The sysexits.h codes only reach the shell if you use them. The idiomatic fn main() -> Result<(), E> prints the error via Termination and exits 1, ignoring exit_code(). To preserve the codes, drive exit_code() yourself:

use blivet::{daemonize, DaemonConfig, DaemonizeError};

fn main() {
    if let Err(e) = run() {
        eprintln!("{e}");
        std::process::exit(e.exit_code() as i32); // e.g. 77 for PermissionDenied
    }
}

fn run() -> Result<(), DaemonizeError> {
    let config = DaemonConfig::new();
    let mut ctx = daemonize(&config)?;
    // … application init …
    // notify_parent() returns DaemonizeError (NotifyFailed, exit 71), so `?`
    // keeps a single error type and preserves the exit code.
    ctx.notify_parent()?;
    Ok(())
}

CLI

The daemonize binary wraps any program as a daemon, applying the same setup as the library:

# Simplest: daemonize a program
daemonize -- /usr/bin/my-server --port 8080

# Typical service: pidfile, log redirect, working dir, drop to an unprivileged user
daemonize -p /var/run/myapp.pid -o /var/log/myapp.log -c /var/lib/myapp \
  -u www-data -g www-data -- /usr/bin/my-server

The launcher blocks until the daemon successfully execs, then exits 0. On failure (lockfile conflict, permission denied, exec error) it prints the error to stderr and exits with a sysexits.h code -- the same codes the library returns (see Errors & exit codes).

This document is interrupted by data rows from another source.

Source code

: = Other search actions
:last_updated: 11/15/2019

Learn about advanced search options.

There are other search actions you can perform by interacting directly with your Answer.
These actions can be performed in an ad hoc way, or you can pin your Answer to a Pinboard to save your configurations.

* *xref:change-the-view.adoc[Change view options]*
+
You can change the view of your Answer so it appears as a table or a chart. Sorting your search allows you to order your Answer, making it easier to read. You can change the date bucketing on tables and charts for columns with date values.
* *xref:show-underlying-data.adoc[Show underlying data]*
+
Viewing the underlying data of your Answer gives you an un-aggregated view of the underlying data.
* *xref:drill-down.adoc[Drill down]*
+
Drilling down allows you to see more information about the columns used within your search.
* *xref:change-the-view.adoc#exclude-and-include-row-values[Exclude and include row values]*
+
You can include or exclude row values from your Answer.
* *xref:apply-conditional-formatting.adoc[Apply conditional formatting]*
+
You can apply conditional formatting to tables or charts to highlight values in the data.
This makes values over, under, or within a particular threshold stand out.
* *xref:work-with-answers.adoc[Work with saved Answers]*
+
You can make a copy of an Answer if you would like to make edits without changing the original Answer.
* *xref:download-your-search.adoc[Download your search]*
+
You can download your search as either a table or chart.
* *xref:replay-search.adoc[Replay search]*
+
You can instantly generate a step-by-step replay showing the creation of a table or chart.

When -u/-g are given, the CLI transfers ownership of the pidfile, lockfile, and log files to the target user/group before dropping privileges, so the daemon can keep writing to them.

Flag Long Description
-p --pidfile PATH Write daemon PID to file
-c --chdir PATH Working directory (default: /)
-m --umask MODE Process umask in octal (e.g. 022)
-o --stdout PATH Redirect stdout to file (also sets stderr if -e is not given)
-e --stderr PATH Redirect stderr to file (default: stdout path; .stdout.stderr, .out.err)
-a --append Append to stdout/stderr files instead of truncating
-l --lock PATH Exclusive lockfile (default: pidfile path, if set)
--no-lock Do not lock the pidfile (allows multiple instances)
-E --env NAME=VAL Set environment variable (repeatable; a bare NAME sets the empty string)
-u --user NAME|UID Switch to user after daemonizing (requires root)
-g --group NAME|GID Switch to group after daemonizing (requires root)
-f --foreground Stay in foreground (no fork/setsid)
-v --verbose Print diagnostic info before daemonizing

Minimum supported Rust version

1.85

Why the name blivet?

A blivet is the "impossible fork" optical illusion, also known as the devil's fork, where the prongs are mysteriously detached from the base. Daemons are created by forking to detach from their parent terminal.

License

Licensed under either of Apache License, Version 2.0 or MIT License at your option.